Companies are exploring at least 14 acres in Michigan’s vast Upper Peninsula for possible mine development. The activity suggests the potential revival of an industry that defined the region’s economy and culture for more than a century - beginning in the mid-1800s - before gradually fading because of higher operating costs and competition.

Dozens of mines once dotted the peninsula’s central and western sections. All that remain are two Cliffs Natural Resources iron ore operations in Marquette County.

“ There is definitely a potential for resurgence in mining in the U.P., but to what degree I don’t know,” said Jon Cherry, a project manager for Kennecott Minerals Co., which plans a nickel and copper mine in Marquette County. “The low-hanging fruit, the easily identifiable and developed ore bodies are gone. It’s harder and more expensive to develop what remains.”

Quigley agreed, saying the ore body his group is targeting is a rarity. Although it extends perhaps 1,500 feet down, significant parts are near the surface and one outcrop literally pokes through.

“ It’s a mystery why this wasn’t discovered sooner,” he said.

Yet even the possibility of a return to boom times is exciting some residents and worrying others in the peninsula. Its struggling economy has long been tied to extractive industries such as mining and logging - and critics say its landscape bears scars from ecologically damaging practices.

“ I’m hoping we’ll be back in the mining business,” said Shea McGrew, vice president for advancement at Michigan Technological University in Houghton. Tech began as a mining school but dropped its undergraduate program earlier this decade. The university is talking with industry representatives about restarting it, McGrew said.

Ted Bornhorst, a geology professor and director of Michigan Tech’s Seaman Mineral Museum, said it was too early to predict how extensive a mining comeback could be.

“ How many more ore bodies are sitting there that we haven’t found yet is the million-dollar question,” he said.

Other wild cards - for the short term, at least - are the economic downturn and a steep drop in mineral prices, which had been rising until recently.

A resurgent mining industry also would encounter opposition from environmentalists, who favor a green economy for the region built on tourism and sustainable use of resources. They say mining would foul the U.P.’s sparkling rivers and lakes, damage wildlife habitat and turn quiet forests into industrial zones.
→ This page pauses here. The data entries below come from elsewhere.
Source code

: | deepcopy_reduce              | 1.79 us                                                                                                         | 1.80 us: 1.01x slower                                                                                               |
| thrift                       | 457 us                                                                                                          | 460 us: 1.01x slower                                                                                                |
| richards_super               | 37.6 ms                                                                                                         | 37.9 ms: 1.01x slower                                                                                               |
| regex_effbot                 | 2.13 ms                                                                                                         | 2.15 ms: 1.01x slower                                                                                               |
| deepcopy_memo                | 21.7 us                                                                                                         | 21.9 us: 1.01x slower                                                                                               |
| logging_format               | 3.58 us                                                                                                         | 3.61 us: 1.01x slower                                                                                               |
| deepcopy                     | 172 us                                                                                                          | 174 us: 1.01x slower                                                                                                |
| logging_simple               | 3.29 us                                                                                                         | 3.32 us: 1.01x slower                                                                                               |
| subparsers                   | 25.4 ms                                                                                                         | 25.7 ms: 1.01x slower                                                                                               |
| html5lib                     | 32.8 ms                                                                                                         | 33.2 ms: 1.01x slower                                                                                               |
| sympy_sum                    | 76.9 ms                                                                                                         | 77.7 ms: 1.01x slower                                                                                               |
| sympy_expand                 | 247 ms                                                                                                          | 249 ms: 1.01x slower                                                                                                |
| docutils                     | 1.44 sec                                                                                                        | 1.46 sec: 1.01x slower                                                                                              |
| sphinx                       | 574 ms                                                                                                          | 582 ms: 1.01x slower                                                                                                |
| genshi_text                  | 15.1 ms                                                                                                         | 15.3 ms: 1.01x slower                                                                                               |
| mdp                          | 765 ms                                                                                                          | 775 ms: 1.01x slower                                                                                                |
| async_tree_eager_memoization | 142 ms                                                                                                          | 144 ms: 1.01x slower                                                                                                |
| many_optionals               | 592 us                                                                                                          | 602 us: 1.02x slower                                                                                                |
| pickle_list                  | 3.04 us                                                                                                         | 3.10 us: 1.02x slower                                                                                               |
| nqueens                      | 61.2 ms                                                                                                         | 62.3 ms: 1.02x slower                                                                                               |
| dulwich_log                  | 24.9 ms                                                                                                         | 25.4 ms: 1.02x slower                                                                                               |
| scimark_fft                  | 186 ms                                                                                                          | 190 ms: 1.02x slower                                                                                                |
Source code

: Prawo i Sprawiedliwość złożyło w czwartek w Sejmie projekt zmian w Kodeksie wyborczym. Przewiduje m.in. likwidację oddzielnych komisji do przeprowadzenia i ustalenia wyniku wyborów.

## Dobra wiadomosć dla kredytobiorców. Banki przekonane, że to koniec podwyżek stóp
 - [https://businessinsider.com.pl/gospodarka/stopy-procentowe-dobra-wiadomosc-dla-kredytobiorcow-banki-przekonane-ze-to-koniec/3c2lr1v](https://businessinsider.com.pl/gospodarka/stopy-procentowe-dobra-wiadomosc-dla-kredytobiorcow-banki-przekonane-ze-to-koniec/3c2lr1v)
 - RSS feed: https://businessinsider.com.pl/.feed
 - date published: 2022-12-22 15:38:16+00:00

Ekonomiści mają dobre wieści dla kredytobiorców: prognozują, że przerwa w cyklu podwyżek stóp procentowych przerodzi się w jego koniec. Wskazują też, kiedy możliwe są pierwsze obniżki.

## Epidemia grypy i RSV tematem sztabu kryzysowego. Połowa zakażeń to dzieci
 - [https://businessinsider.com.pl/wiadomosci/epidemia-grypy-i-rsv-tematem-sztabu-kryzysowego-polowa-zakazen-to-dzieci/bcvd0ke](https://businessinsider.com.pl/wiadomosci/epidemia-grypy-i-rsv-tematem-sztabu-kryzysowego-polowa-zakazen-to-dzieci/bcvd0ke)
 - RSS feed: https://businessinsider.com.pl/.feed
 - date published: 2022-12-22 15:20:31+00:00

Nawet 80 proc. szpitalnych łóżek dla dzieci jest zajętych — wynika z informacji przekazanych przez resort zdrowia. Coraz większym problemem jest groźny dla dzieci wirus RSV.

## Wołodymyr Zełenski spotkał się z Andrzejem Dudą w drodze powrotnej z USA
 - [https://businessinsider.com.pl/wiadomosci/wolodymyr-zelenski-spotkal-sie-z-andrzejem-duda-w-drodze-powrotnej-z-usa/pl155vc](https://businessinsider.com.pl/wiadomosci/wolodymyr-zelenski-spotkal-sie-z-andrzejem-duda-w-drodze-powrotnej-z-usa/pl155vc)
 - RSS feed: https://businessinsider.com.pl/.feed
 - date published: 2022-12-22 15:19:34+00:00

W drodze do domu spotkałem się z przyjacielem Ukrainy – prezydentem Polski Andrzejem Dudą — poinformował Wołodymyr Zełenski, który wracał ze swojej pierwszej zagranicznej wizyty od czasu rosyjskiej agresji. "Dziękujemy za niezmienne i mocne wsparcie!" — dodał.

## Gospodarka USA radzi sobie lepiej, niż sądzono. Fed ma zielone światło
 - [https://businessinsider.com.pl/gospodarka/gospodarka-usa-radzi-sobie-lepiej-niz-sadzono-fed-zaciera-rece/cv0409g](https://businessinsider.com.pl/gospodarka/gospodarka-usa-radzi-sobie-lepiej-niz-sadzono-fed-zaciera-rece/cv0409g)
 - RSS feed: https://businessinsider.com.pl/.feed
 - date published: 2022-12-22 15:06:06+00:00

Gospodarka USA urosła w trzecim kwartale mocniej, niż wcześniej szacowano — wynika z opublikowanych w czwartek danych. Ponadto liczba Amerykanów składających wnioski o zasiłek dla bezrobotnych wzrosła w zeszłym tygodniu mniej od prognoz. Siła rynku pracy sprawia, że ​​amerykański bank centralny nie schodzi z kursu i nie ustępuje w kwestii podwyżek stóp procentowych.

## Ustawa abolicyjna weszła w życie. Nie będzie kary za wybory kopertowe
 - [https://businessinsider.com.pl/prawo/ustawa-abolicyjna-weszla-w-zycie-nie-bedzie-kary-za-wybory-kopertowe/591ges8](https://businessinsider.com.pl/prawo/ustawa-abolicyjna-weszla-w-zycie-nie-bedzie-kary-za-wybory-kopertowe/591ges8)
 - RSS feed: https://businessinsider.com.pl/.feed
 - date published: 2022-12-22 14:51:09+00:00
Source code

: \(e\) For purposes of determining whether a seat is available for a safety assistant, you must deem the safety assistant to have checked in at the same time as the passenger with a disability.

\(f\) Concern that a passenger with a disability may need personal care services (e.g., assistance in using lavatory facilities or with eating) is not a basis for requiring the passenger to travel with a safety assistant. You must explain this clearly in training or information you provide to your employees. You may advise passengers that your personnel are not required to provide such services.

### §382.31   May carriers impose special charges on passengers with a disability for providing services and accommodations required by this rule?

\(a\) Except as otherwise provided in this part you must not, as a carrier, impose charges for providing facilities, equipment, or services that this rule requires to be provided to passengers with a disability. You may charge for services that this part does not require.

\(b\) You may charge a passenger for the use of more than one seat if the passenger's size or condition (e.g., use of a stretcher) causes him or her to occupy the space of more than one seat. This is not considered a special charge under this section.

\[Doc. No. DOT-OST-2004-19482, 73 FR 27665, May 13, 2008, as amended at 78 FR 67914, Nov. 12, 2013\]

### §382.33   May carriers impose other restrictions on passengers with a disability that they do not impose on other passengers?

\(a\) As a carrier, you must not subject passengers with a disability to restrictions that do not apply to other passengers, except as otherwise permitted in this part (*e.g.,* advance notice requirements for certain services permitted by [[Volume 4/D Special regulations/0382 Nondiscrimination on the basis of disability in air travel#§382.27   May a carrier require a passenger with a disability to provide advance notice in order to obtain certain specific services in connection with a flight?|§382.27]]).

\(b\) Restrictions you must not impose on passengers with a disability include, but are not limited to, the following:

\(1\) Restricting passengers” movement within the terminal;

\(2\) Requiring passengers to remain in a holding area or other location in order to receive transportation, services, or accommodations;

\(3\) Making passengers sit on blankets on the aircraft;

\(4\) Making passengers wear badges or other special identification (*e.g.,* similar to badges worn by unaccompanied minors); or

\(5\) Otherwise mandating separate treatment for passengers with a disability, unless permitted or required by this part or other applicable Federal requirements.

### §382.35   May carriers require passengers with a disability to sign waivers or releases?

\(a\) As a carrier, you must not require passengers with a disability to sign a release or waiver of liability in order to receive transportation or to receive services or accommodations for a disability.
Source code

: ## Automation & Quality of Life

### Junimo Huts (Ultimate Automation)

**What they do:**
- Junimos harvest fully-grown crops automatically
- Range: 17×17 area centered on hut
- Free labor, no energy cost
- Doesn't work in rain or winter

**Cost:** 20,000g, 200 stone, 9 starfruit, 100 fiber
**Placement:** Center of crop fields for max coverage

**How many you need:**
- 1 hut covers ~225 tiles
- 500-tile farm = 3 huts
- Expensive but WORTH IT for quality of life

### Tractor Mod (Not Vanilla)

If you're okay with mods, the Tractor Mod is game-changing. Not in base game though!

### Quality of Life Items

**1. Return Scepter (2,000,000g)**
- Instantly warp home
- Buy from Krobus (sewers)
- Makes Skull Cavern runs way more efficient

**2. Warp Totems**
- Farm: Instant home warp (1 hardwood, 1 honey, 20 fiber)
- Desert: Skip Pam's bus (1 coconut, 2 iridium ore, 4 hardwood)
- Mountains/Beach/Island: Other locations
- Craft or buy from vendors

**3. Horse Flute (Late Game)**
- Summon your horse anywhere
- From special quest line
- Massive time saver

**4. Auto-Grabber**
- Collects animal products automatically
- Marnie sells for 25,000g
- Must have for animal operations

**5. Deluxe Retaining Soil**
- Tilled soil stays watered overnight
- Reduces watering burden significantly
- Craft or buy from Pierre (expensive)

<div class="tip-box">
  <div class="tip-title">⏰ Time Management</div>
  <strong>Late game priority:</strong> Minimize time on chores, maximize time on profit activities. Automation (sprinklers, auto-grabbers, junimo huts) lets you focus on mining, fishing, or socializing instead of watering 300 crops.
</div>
“ Who’s going to want to come to a mining district to ski or hike or backpack or snowmobile?” said Scott Bouma, a technical specialist for Save the Wild U.P., an anti-mining group.

Especially worrisome to critics: The targeted minerals are sulfide ores, which can generate sulfuric acid when exposed to air and water. Company officials say their refined techniques can prevent the acidic drainage that has damaged surface and ground waters elsewhere. Skeptics don’t buy it.

“ Given that there hasn’t been a sulfide mine in the world that hasn’t polluted, I don’t have a lot of confidence that they can do it here,” said Michelle Halley, attorney for the National Wildlife Federation and the Yellow Dog Watershed Preserve.

Those groups are battling Kennecott’s Eagle Project, the furthest along of the would-be new mines in the Upper Peninsula. Company officials say it could yield up to 300 million pounds of nickel and about 200 million pounds of copper.

Toronto-based Orvana Minerals Corp. has leased mineral rights and is doing environmental studies on 1,700 acres near Ironwood. A company official told the Daily Globe newspaper a copper mine could be operating there by 2013.

Meanwhile, Aquila has finished its Menominee County exploration and is preparing to seek permits for what it dubs the Back 40 Project, Quigley said. But the company may have to slow its timetable unless the economy rebounds in 2009, he added.

That would be fine with opponents. Signs reading “Save Our Waters - Stop the Mine” are planted in many driveways in the woodsy countryside.